Nessa altura reinava no sul da Índia (território Tamil de antiguidade desconhecida), numa pequena terra chamada Manavur, o rei Malayadhwaja Pandyan. Essa terra ficava muito perto do local do Shivalimgam. Quando soube da história, o rei construiu um templo enorme dedicado a Shiva e acabou por desenvolver a região hoje conhecida como Madurai.
O rei não tinha filhos e Shiva garantiu-lhe uma filha não nascida uterinamente em troca de rezas. A criança tinha 3 anos, e era na verdade a reincarnação de Parvati, a esposa de Shiva. Nasceu com três seios e olhos em forma de peixe. Foi dito que o terceiro seio desapareceria quando ela encontrasse o seu futuro marido. Chamaram-lhe Meenakshi (olhos de peixe). Cresceu como o aspecto divino feminino de Shiva e depois da morte do rei tornou-se rainha.

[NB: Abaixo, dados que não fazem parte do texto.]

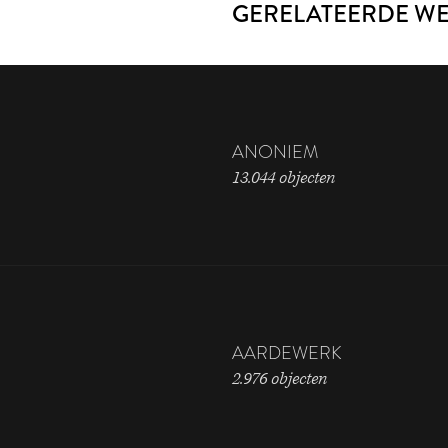
GERELATEERDE W
ANONIEM
13.044 objecten
AARDEWERK
2.976 objecten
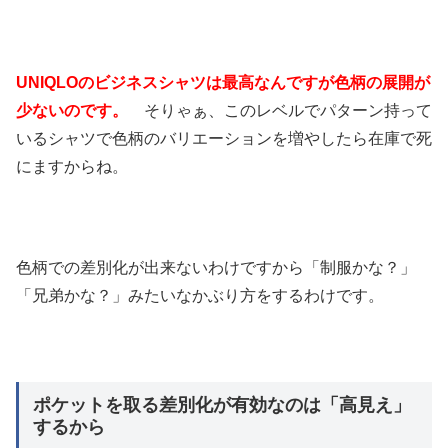
UNIQLOのビジネスシャツは最高なんですが色柄の展開が
少ないのです。
そりゃぁ、このレベルでパターン持って
いるシャツで色柄のバリエーションを増やしたら在庫で死
にますからね。
色柄での差別化が出来ないわけですから「制服かな？」
「兄弟かな？」みたいなかぶり方をするわけです。
ポケットを取る差別化が有効なのは「高見え」
するから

Numa das suas expedições aos Himalaias encontrou Shiva e o terceiro seio desapareceu.
Muitos Deuses e Deusas vieram ao seu casamento. Na celebração do casamento os Deuses recusaram-se a comer a não ser que Shiva dançasse para eles (Shiva Nataraja, dançando numa auréloa de chamas em cima de um demónio, Apasmara, que simboliza a ignorância). Então dançou a dança cósmica Chimdambaram (actualmente um dos mais importantes templos dedicados a Shiva) em frente à sua noiva. Toda a força e beleza da vida converteram-se num único ponto.
No fim, Meenakshi converteu-se em Shivalimgam e tornou-se na representação da Vida e da Beleza.

Friday, February 01, 2008

Viver no Porto


O que se vê? Dia a dia, depressa, depressa, tudo depressa. Rápido, rápido e passou, passou. Recuperar os sentidos. Tentativa… Olhos abertos, sedentos de momentos.

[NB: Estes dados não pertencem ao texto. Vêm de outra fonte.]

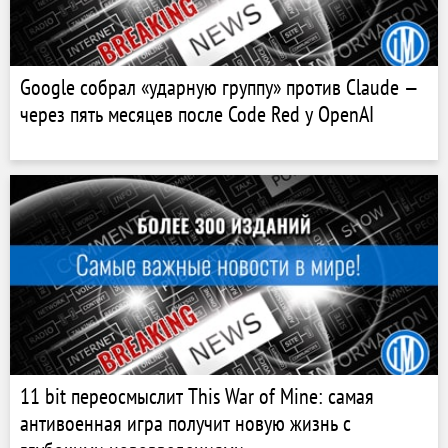
Google собрал «ударную группу» против Claude —
через пять месяцев после Code Red у OpenAI
11 bit переосмыслит This War of Mine: самая
антивоенная игра получит новую жизнь с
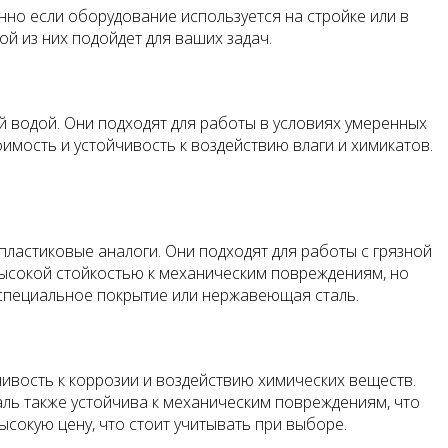
нно если оборудование используется на стройке или в
й из них подойдет для ваших задач.
й водой. Они подходят для работы в условиях умеренных
оимость и устойчивость к воздействию влаги и химикатов.
пластиковые аналоги. Они подходят для работы с грязной
высокой стойкостью к механическим повреждениям, но
я специальное покрытие или нержавеющая сталь.
чивость к коррозии и воздействию химических веществ.
аль также устойчива к механическим повреждениям, что
сокую цену, что стоит учитывать при выборе.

E eles abrem e eles surgem.
Uma lua às 8am de sábado é um fenómeno… para além dos dias banais em que nos esquecemos de reparar que ela está cheia e é como uma Primavera dos céus. De uma beleza inegualável.
Uma bruma, amanhecer, prédios como que a acordar.
Ou o caminho em que no rio era dia e no mar era noite.
Um santo católico na rua da Vitória, o único sem sombra.
As árvores da minha rua que se mexem porque o cenário são nuvens escuras em fundo alanranjado que não se move.
Uma pessoa sem pressa, qualquer uma.
E mil histórias que voam em mim como vidas imaginárias que podiam ou não ser verdade. Uma quase vontade de chegar e perguntar… e perguntar.
Os meus sapatos de tacão alto que tentam acertar nos paralelos da rua. A preocupação da marcha equilibrada é tal que me tolda o espírito.
Acordo a ver orquídeas prestes a abrir. Uma luz incerta persiana a dentro quando socialmente ainda é de noite. Uma luz linda que me diz que a vida é linda como ela. Assim acordo às vezes a pensar que não posso perder o dia sem reparar no que me envolve. Tudo o que sinto vai depender disso… a envolvência… das gentes, as que estão por aí, encostadas a paredes, paradas.
Paredes pintadas, cartazes rasgados, o que dizem, a forma como estão rasgados. Até papéis no chão poderão ter o seu encanto.
A imponência moderna e a mística dos azulejos partidos.
Tanto uma pérola como um desses pedaços de azulejo partido. Igual à minha cidade, cheia de recantos opostos mas que se complementam.